Output all of the entries below precisely as written.

- _RECORDED INFORMATION_
----------

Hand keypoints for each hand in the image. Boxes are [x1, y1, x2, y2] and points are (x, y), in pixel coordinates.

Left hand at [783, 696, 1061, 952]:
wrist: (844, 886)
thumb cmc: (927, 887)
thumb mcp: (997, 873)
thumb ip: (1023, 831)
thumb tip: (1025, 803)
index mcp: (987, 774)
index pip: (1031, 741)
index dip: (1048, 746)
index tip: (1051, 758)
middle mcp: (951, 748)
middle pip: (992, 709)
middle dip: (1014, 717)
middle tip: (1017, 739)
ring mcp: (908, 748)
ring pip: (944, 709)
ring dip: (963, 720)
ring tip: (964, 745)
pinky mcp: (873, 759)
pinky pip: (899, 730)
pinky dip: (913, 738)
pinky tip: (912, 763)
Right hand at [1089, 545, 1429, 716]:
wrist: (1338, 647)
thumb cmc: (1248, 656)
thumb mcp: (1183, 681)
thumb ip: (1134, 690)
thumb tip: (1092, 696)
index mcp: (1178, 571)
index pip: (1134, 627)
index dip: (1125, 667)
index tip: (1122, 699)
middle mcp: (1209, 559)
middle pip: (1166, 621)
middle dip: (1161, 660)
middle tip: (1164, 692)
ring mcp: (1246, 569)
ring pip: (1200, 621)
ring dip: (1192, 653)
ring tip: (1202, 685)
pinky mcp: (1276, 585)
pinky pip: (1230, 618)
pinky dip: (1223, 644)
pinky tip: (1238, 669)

----------

- _COMPLETED TASK_
Hand keypoints for each hand in the image. Boxes are [x1, y1, x2, y2] and points are (x, y), in pixel coordinates.

Left hand at [783, 696, 1061, 952]:
wrist: (844, 886)
thumb cmc: (927, 887)
thumb mcp: (997, 873)
thumb ip: (1023, 831)
thumb tip: (1025, 803)
index mcp: (987, 774)
index pip: (1031, 741)
index dip: (1048, 746)
index tip: (1051, 758)
middle mcp: (951, 748)
middle pip: (992, 709)
middle dip: (1014, 717)
middle tip: (1017, 739)
ring mcp: (908, 748)
ring pip: (944, 709)
ring dip: (963, 720)
ring tip: (964, 745)
pinky mcp: (873, 759)
pinky pip: (899, 730)
pinky dip: (913, 738)
pinky tip: (912, 763)
Right hand at [1089, 545, 1429, 716]:
wrist: (1338, 647)
thumb cmc: (1248, 656)
thumb mcp: (1183, 681)
thumb ip: (1134, 690)
thumb tip: (1092, 696)
index mcp: (1178, 571)
index pip: (1134, 627)
index dip: (1125, 667)
index tip: (1122, 699)
middle mcp: (1209, 559)
middle pip: (1166, 621)
middle dip: (1161, 660)
middle tip: (1164, 692)
ring mcp: (1246, 569)
ring pip: (1200, 621)
ring dip: (1192, 653)
ring tip: (1202, 685)
pinky mcp: (1276, 585)
pinky pip: (1230, 618)
pinky dip: (1223, 644)
pinky tip: (1238, 669)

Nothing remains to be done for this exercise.